══ Trecho citado

Dos Emboabas ao Monte Líbano - Capítulo I
Este livro começa no tempo dos emboabas. Recordemo-nos de que, em 1693, um bandeirante taubateano, Antônio Rodrigues Arzão, chegou à Vila da Vitória, com três oitavas de ouro, que apresentou ao Capitão-Mor, João de Velasco e Molina, e aos Oficiais da Câmara. Era o primeiro ouro descoberto, retirado das minas do Brasil e originário da Casa do Casca, afluente do Rio Doce. Ouro, na verdade espírito-santense, visto como, pela Carta-Régia de doação da Capitania a Vasco Fernandes Coutinho, essa região pertencia ao Espírito Santo. Não se havia, ainda, firmado o infeliz e arbitrário Acordo de Limites, que transformou a Capitania em estreita faixa litorânea.
Desse metal, foram cunhadas duas medalhas: uma ficou em poder do próprio Arzão; outra, com Velasco e Molina.
Reconheceram os espírito-santenses a grandeza da aventura realizada pelo intimorato bandeirante que, através de trilhas primitivas e lendárias vias fluviais, teve a sinceridade singular de trazer o valioso achado ao seu verdadeiro dono: o Espírito Santo. E seus membros, castigados na caminhada perigosa, a vencer matas e travessias incógnitas, sua tez crestada pelo Sol e seu vestuário andrajoso, foram devidamente reconhecidos, pensados e recompensados. A Câmara da Vila forneceu-lhe roupas, remédios, hospedagem e todas as demais assistências.
Realizava-se, portanto, um capítulo da “bárbara epopeia humana das conquistas”, que o poeta decantaria:
E Rodrigues Arzão, que andou em longes serras
E vales cataguás, ignotos e medonhos,
À caça do gentio, entre insídias e guerras
E busca de um tesouro, em delirantes sonhos!...
A bandeira lá vai. Segue-lhe a esteira o Encanto,
Que há de as terras florir, à luz de um sonho louro...
— E Rodrigues Arzão chega ao Espírito Santo
Para mostrar ao mundo — uma faísca de ouro!
Almeida Cousin — ITAMONTE
Mas o ouro de Arzão motivou um dos mais famosos movimentos históricos do Brasil, decantado na prosa e no verso, e conduziu as autoridades a iniciativas enérgicas relativas à construção de fortalezas, para a guarda do Espírito Santo contra invasões estrangeiras, atraídas pelas notícias das minas auríferas. Veio a proibição de estradas para o Oeste. Ficou, assim, a Capitania impedida de conquistar seu próprio território.
Divulgada a confirmação da descoberta do ouro tão ambicionado, intensificou-se o movimento das bandeiras, resultante, principalmente, da Carta de 1° de março de 1697, na qual o Governador do Rio de Janeiro, Castro Caldas, participava a El-Rei que os paulistas haviam encontrado dezoito a vinte ribeiros de ouro da melhor qualidade, nos sertões de Taubaté. Eram os famosos pactolos. Deslocou-se o povo, numa verdadeira arrancada para o Eldorado Brasileiro, a deslumbrante Aurilândia.

════
══ Dados apresentados

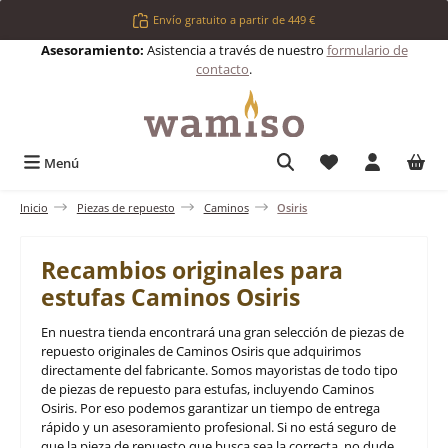
Saltar al contenido principal
Envío gratuito a partir de 449 €
Asesoramiento:
Asistencia a través de nuestro
formulario de
contacto
.
Tienes 0 artículos 
Menú
Inicio
Piezas de repuesto
Caminos
Osiris
Recambios originales para
estufas Caminos Osiris
En nuestra tienda encontrará una gran selección de piezas de
repuesto originales de Caminos Osiris que adquirimos
directamente del fabricante. Somos mayoristas de todo tipo
de piezas de repuesto para estufas, incluyendo Caminos
Osiris. Por eso podemos garantizar un tiempo de entrega
rápido y un asesoramiento profesional. Si no está seguro de
que la pieza de repuesto que busca sea la correcta, no dude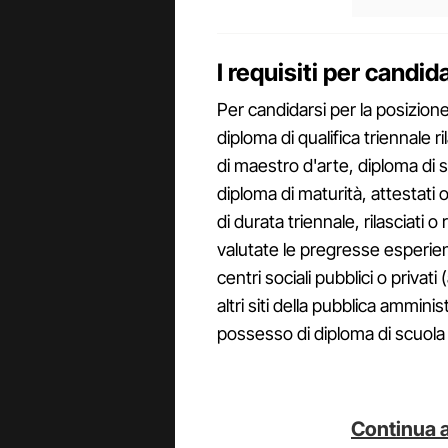
I requisiti per candid
Per candidarsi per la posizion
diploma di qualifica triennale r
di maestro d'arte, diploma di s
diploma di maturità, attestati 
di durata triennale, rilasciati 
valutate le pregresse esperienz
centri sociali pubblici o privati
altri siti della pubblica amminis
possesso di diploma di scuola m
Continua a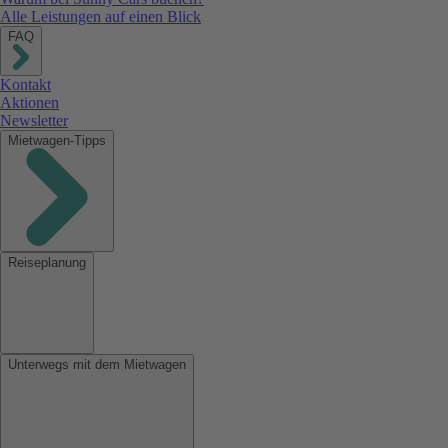
Alle Leistungen auf einen Blick
FAQ
Kontakt
Aktionen
Newsletter
Mietwagen-Tipps
Reiseplanung
Unterwegs mit dem Mietwagen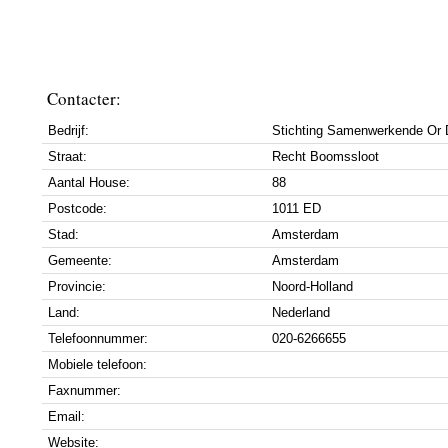
Contacter:
Bedrijf:
Stichting Samenwerkende Or 
Straat:
Recht Boomssloot
Aantal House:
88
Postcode:
1011 ED
Stad:
Amsterdam
Gemeente:
Amsterdam
Provincie:
Noord-Holland
Land:
Nederland
Telefoonnummer:
020-6266655
Mobiele telefoon:
Faxnummer:
Email:
Website: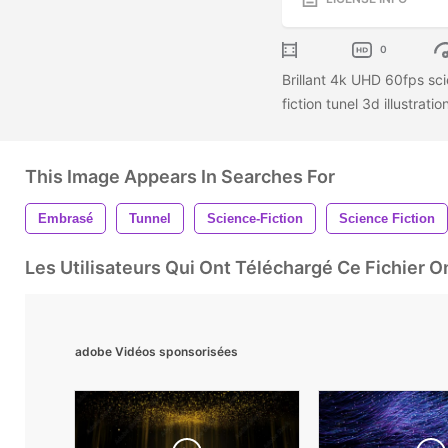
0
Brillant 4k UHD 60fps sci
fiction tunel 3d illustrati
This Image Appears In Searches For
Embrasé
Tunnel
Science-Fiction
Science Fiction
Les Utilisateurs Qui Ont Téléchargé Ce Fichier 
adobe Vidéos sponsorisées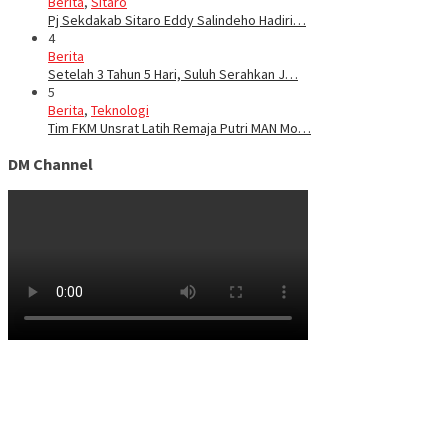
Berita
,
Sitaro
Pj Sekdakab Sitaro Eddy Salindeho Hadiri…
4
Berita
Setelah 3 Tahun 5 Hari, Suluh Serahkan J…
5
Berita
,
Teknologi
Tim FKM Unsrat Latih Remaja Putri MAN Mo…
DM Channel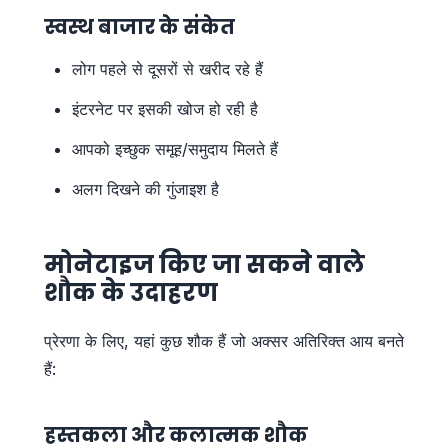
स्वस्थ बाजार के संकेत
लोग पहले से दूसरों से खरीद रहे हैं
इंटरनेट पर इसकी खोज हो रही है
आपको इच्छुक समूह/समुदाय मिलते हैं
अलग दिखने की गुंजाइश है
मोनेटाइज किए जा सकने वाले
शौक के उदाहरण
प्रेरणा के लिए, यहां कुछ शौक हैं जो अक्सर अतिरिक्त आय बनते
हैं:
हस्तकला और कलात्मक शौक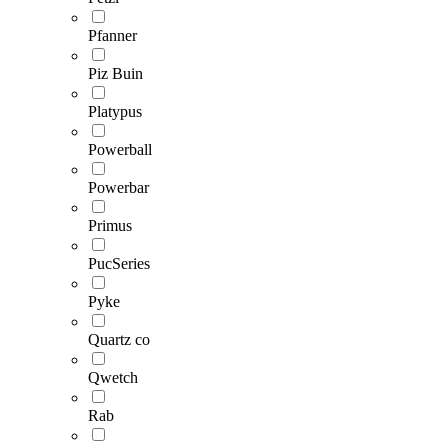
Pfanner
Piz Buin
Platypus
Powerball
Powerbar
Primus
PucSeries
Pyke
Quartz co
Qwetch
Rab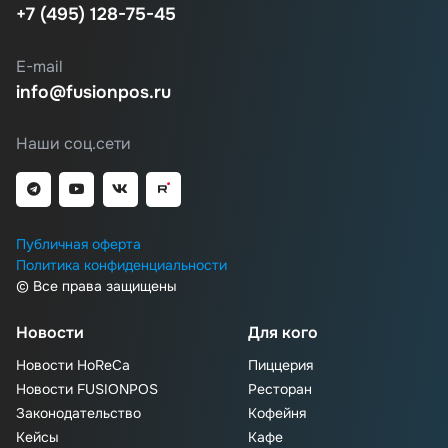
+7 (495) 128-75-45
E-mail
info@fusionpos.ru
Наши соц.сети
Публичная оферта
Политика конфиденциальности
© Все права защищены
Новости
Для кого
Новости HoReCa
Пиццерия
Новости FUSIONPOS
Ресторан
Законодательство
Кофейня
Кейсы
Кафе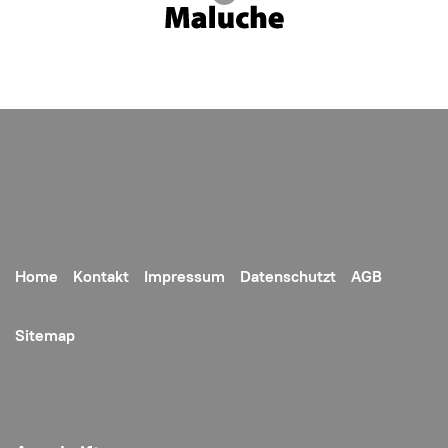
Home
Kontakt
Impressum
Datenschutzt
AGB
Sitemap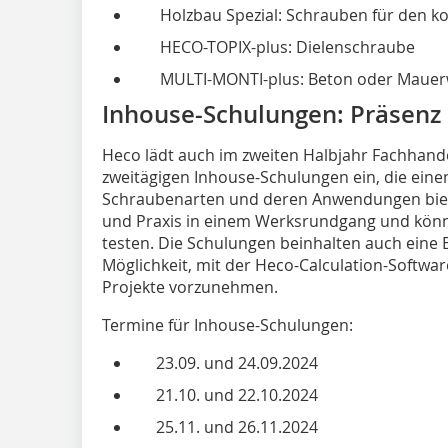
Holzbau Spezial: Schrauben für den ko
HECO-TOPIX-plus: Dielenschraube
MULTI-MONTI-plus: Beton oder Mauer
Inhouse-Schulungen: Präsenz 
Heco lädt auch im zweiten Halbjahr Fachhand
zweitägigen Inhouse-Schulungen ein, die ein
Schraubenarten und deren Anwendungen biete
und Praxis in einem Werksrundgang und könn
testen. Die Schulungen beinhalten auch eine 
Möglichkeit, mit der Heco-Calculation-Softwa
Projekte vorzunehmen.
Termine für Inhouse-Schulungen:
23.09. und 24.09.2024
21.10. und 22.10.2024
25.11. und 26.11.2024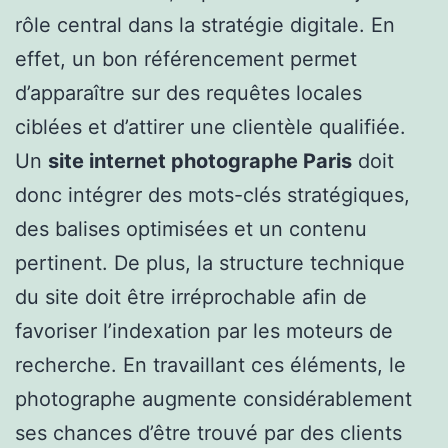
rôle central dans la stratégie digitale. En
effet, un bon référencement permet
d’apparaître sur des requêtes locales
ciblées et d’attirer une clientèle qualifiée.
Un
site internet photographe Paris
doit
donc intégrer des mots-clés stratégiques,
des balises optimisées et un contenu
pertinent. De plus, la structure technique
du site doit être irréprochable afin de
favoriser l’indexation par les moteurs de
recherche. En travaillant ces éléments, le
photographe augmente considérablement
ses chances d’être trouvé par des clients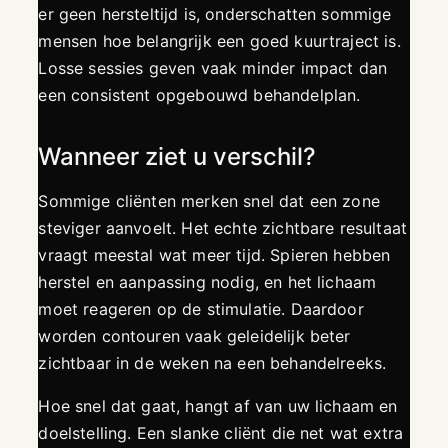
er geen hersteltijd is, onderschatten sommige
mensen hoe belangrijk een goed kuurtraject is.
Losse sessies geven vaak minder impact dan
een consistent opgebouwd behandelplan.
Wanneer ziet u verschil?
Sommige cliënten merken snel dat een zone
steviger aanvoelt. Het echte zichtbare resultaat
vraagt meestal wat meer tijd. Spieren hebben
herstel en aanpassing nodig, en het lichaam
moet reageren op de stimulatie. Daardoor
worden contouren vaak geleidelijk beter
zichtbaar in de weken na een behandelreeks.
Hoe snel dat gaat, hangt af van uw lichaam en
doelstelling. Een slanke cliënt die net wat extra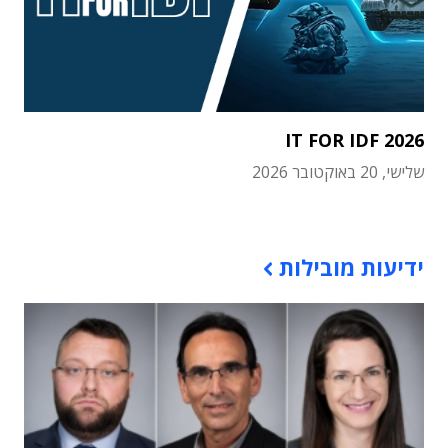
IT FOR IDF 2026
שלישי, 20 באוקטובר 2026
תוכן פרסומי
ידיעות מובילות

════

### Tarefas propostas
1. Segundo o texto sobre o ouro de Arzão, quantas oitavas de ouro o bandeirante apresentou ao Capitão-Mor e aos Oficiais da Câmara?
2. Continue o texto sobre o ouro de Arzão a partir do ponto em que ele termina.

### Suas respostas
1. Três oitavas de ouro.

2.
O caminho — Rio de Janeiro a Parati, Taubaté, Pindamonhangaba, Guaratinguetá à garganta do Embaú, na Mantiqueira (atual município de Cruzeiro), era o itinerário seguido pelos que visavam à zona encantada, envolta nas esperanças da riqueza fácil. Dali, subiam os futuros mineradores ao Rio das Mortes, a Ouro Preto, ao Rio das Velhas e a Ribeirão do Carmo. Em face, porém, da extensão a percorrer, o Capitão-General Governador do Rio de Janeiro, que viajara a São Paulo, comunicava a El-Rei, em Ofício de 20 de maio de 1698, o flagelo da fome, que atingia os mineradores. Necessário tornava-se um caminho direto dali para as Gerais, com a redução da viagem a quinze dias. Até então, era de quarenta e cinco a noventa!...(1)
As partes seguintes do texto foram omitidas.